What an agent actually is
The clearest working definition is Simon Willison’s, distilled in September 2025 after a thousand confused arguments: “An LLM agent runs tools in a loop to achieve a goal.” Three pieces, all load-bearing.
- LLM. The decision-maker. Picks the next tool call, interprets the result, decides when to stop.
- Tools in a loop. Not one call, not one tool — repeated invocations where each result feeds the next decision. This is the part that separates an agent from a glorified function call.
- To achieve a goal. There’s a terminal condition. Without it you have an infinite loop, not an agent.
Lilian Weng’s earlier framing — “Agent = LLM + memory + planning skills + tool use” (June 2023) — adds the two ingredients that the loop sits on top of: memory (the conversation history is the cheapest, and the only one most agents need) and planning (which may be implicit in the loop or explicit as a separate step, see below).
Frame it operationally and the loop is a control structure with five moving parts: the driver (your code) calls the model with the context (prompt + history + tool schemas); the model emits tool calls that the driver executes against a tool surface; results splice back into context; loop. Every word in that sentence has its own engineering decisions. Most production failures are in the driver, not the model.
ReAct: the canonical loop
The pattern that nailed the loop down for LLMs is ReAct (Yao et al., 2022) — Reasoning + Acting. The model alternates three step types:
- Thought. Free-text reasoning about what to do next. The model talks to itself.
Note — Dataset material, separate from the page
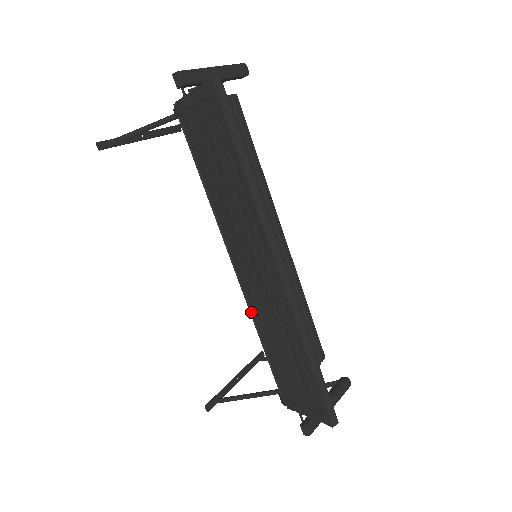
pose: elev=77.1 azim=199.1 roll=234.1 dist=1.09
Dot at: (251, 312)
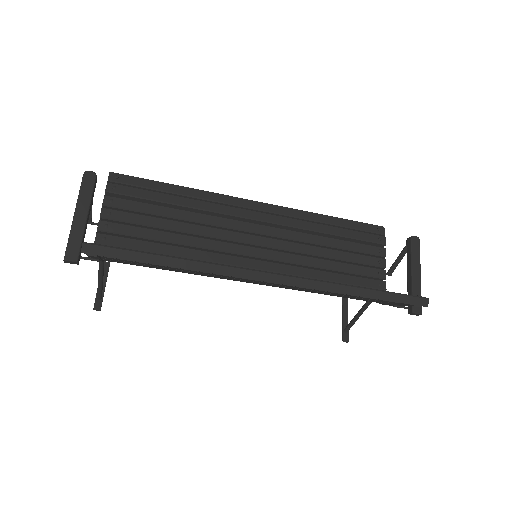
Dot at: occluded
- Action. A tool invocation with typed arguments — the structured request covered in the tool-use article.
- Observation. The tool result, fed back into the context for the next thought.
ReAct’s original framing was prompt-only — you few-shot the model with examples of Thought:/Action:/Observation: triples and it learns the rhythm. Modern LLMs internalize this without examples; the prompt-only framing has been absorbed into the post-training data of every frontier model. What ReAct contributed wasn’t a prompt template — it was the insight that explicit reasoning steps between actions sharply improve tool-using accuracy. On HotpotQA the original paper saw the model overcome hallucination by reasoning aloud about what it had observed and what it still needed; on ALFWorld and WebShop the gains over imitation learning were 34 and 10 absolute percentage points respectively.
The mechanical artifact of ReAct in 2026 is the structured assistant turn: a text block containing the thought, followed by one or more tool_use blocks containing the action. Anthropic’s tool-use API bakes this in — the response with stop_reason: "tool_use" is exactly one ReAct iteration. Set extended_thinking and the thought becomes a separate thinking block; the structure is the same. OpenAI’s tool calls have the same shape with different field names.
The distributed-systems parallel
The agent loop maps cleanly onto two distributed-systems primitives, and they explain different failure modes.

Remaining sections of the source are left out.